Going Deeper… (Psalm 133)

Here are some questions based on last Sunday’s sermon text (Psalm 133), in case they’re helpful to you for personal growth or group discussion…

  • [1] As a “Song of Ascents,” this Psalm is best understood as celebrating the unity of Yahweh’s people in corporate worship. Karl Barth said, “The church service is the most important, momentous, and majestic thing which can possibly take place on earth.” Does that make any sense to you? From your experience, does your church believe this? Do you resonate with the celebration of unity that you find in this Psalm?
  • Some Christians insist that corporate worship is not a central feature of Christian spirituality, that it is like an elective that one can take or leave out of the Christian life. Many Christians live that way, whether they would articulate it that way or not. Why do you think that is? What would you say to someone who said, “I’m a Christian, but I don’t go to church, I feel closer to God in solitude”? Can you think of Scriptures that would apply to that conversation?
  • [2] The holy anointing oil poured on the head of the High Priest, then running down over his body, is a beautiful picture of the Holy Spirit poured out upon Jesus Christ (the Anointed One), then flowing from him as our Head down to us as his Body, the church. The Holy Spirit given to sinners by the mediation of Jesus is the source of our unity. The Holy Spirit has united us to Jesus, to God, and to each other in the church. We are not called to attain this unity as if we did not already have it, but to maintain it in the way we live together in the church (Ephesians 4:3).
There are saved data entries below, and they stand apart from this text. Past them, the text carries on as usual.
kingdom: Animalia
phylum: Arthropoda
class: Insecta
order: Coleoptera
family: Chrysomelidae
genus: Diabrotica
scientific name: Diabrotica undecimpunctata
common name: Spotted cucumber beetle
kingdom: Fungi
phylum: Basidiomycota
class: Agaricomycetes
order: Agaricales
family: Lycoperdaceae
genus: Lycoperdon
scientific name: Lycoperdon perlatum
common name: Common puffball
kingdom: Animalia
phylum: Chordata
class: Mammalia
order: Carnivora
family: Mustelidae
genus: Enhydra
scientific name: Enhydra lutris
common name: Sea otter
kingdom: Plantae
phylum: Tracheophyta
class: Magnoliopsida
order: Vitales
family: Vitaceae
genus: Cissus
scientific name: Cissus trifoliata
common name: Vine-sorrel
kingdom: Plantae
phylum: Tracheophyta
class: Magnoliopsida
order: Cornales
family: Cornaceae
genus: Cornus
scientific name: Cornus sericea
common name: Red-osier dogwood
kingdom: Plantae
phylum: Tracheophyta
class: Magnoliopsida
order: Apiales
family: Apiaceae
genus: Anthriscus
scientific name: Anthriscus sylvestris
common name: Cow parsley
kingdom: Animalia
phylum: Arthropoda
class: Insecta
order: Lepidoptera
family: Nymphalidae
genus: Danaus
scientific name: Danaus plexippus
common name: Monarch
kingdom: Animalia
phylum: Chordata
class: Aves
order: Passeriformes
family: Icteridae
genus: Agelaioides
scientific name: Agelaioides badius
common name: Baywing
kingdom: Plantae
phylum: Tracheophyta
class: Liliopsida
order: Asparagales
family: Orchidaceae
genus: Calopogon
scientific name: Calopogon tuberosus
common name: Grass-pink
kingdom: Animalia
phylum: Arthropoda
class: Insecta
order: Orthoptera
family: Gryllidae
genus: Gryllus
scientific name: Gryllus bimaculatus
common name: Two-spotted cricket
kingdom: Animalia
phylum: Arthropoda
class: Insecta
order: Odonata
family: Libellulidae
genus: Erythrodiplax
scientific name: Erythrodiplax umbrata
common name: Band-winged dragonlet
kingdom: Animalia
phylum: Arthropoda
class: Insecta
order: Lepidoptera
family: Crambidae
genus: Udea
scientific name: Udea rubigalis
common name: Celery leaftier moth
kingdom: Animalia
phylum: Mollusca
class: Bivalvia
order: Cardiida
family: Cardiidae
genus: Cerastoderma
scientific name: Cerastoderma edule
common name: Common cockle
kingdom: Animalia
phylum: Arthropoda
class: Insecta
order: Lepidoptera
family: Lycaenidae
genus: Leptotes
Do you believe that you are truly and forever united to Jesus, to God, and to his people? How does that thought influence the way you participate in the church? Does it comfort, encourage, energize, or soften your heart toward your brothers and sisters?
  • What would you say to someone who said, “This church is full of such bad people that I just can’t stand it anymore, I need to go somewhere else”? Are there conditions that, were they to exist in your particular church, you would find intolerable and you would feel justified in leaving the fellowship of the Holy Spirit there?
  • [3] The Holy Spirit is, in a sense, the “lifeblood” of the Trinity: he is the One who unites the Father and the Son, he is the blessed Being of the living God. With him, spiritual life, eternal life, is life together. And God has “commanded the blessing, life forevermore,” to be in his church. What does the New Testament have to say about the life of the Spirit being lived out in the church? What kinds of people are called to live in the Spirit together? What kinds of things are to characterize our relationships? Do you see the life of the Spirit being lived out in your church? What do you think you should do if you don’t?